A este Martí recordé cuando leía el artículo
de Tamayo Martínez, porque vemos a
diario y como algo esnobista y ridículo, extemporáneo a esos que reniegan de lo
suyo, como el que no tiene que ver con los que a diario hacemos la miel y el
panal.
Pero recordé más, y fui a las Obras Completas
del Apóstol en busca de las reflexiones de un hombre aún joven que en 1885
describe deslumbrado y sabio las regatas tradicionales entre un yate inglés y
uno norteamericano, matizada por el patriotismo que una victoria patria
enciende en los hombres y mujeres de cualquier latitud, es por ello que sus
atinadas palabras mantienen actualidad para caracterizar a quienes el
consumismo convierte en personas, “tan desechables” como los productos que los
esclavizan:
“…ya
porque un vapor lleno de bostonianos ha venido río arriba, con ocasión de las
regatas, a mofarse de los petimetres neoyorquinos que no hallan cosa de su
tierra que sea buena: y compran en Inglaterra yates que Nueva York vence, y
andan por las calles a paso elástico y rítmico, como si anduviesen sobre
pastillas, y hablan comiéndose las erres y la virilidad con ellas, acariciando
con el mostachillo rubio el cuerno de plata del bastón que no se sacan de los
labios: son unos señorines inútiles y enjutos, a quienes no se ve por las
calles desde que venció el Puritan.
“Las
regatas, como tantas otras cosas, no son de valer por lo que son en sí, sino
por lo que simbolizan.

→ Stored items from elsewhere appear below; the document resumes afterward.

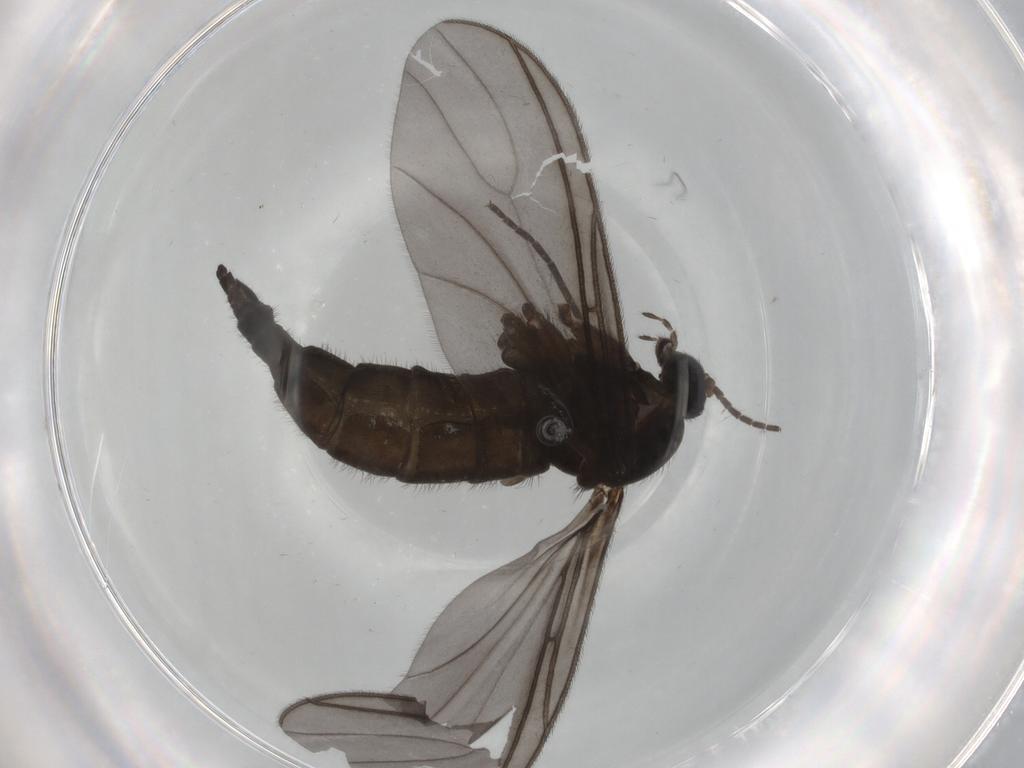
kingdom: Animalia
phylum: Arthropoda
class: Insecta
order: Diptera
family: Sciaridae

De los Estados Unidos se van las herederas a Inglaterra,
a casarse con los lores; ningún galán neoyorquino se cree bautizado en
elegancia si no bebe agua de Londres; a la Londres se pinta y escribe, se viste y pasea, se
come y se bebe, mientras Emerson, piensa, Lincoln muere, y los capitanes de
azul de guerra y ojos claros miran al mar y triunfan. La grandeza tienen en
casa, y como buenos imbéciles, porque es de casa la desdeñan. Hasta la hormiga,
la mísera hormiga, es más noble que la cotorra y el mono.
“Pues
si hay miserias y pequeñeces en la tierra propia, desertarlas es simplemente
una infamia, y la verdadera superioridad no consiste en huir de ellas, ¡sino en
ponerse a vencerlas! La regata ha dado esto bueno de sí, como da siempre algo
bueno, aunque parezca puerilidad al que ahonda poco, todo acto o suceso que
concentra la idea de la patria; ¡hay un vino en los aires de la patria, que
embriaga y enloquece! Se le bebe, se le bebe a sorbos en estas grandes
ocasiones y ¡parece que se deslíen por la sangre, con prisa de batalla, los
colores de una gran bandera!”[3]
La
vigencia de estas palabras son innegables y toca a la sociedad en su conjunto y
a la familia en particular, formar en el
joven los altos valores de la espiritualidad y la nobleza, que serán los que
salvarán por encima de las frivolidades
de las que está llena la vida posmoderna, capitalista, egoísta y nada noble.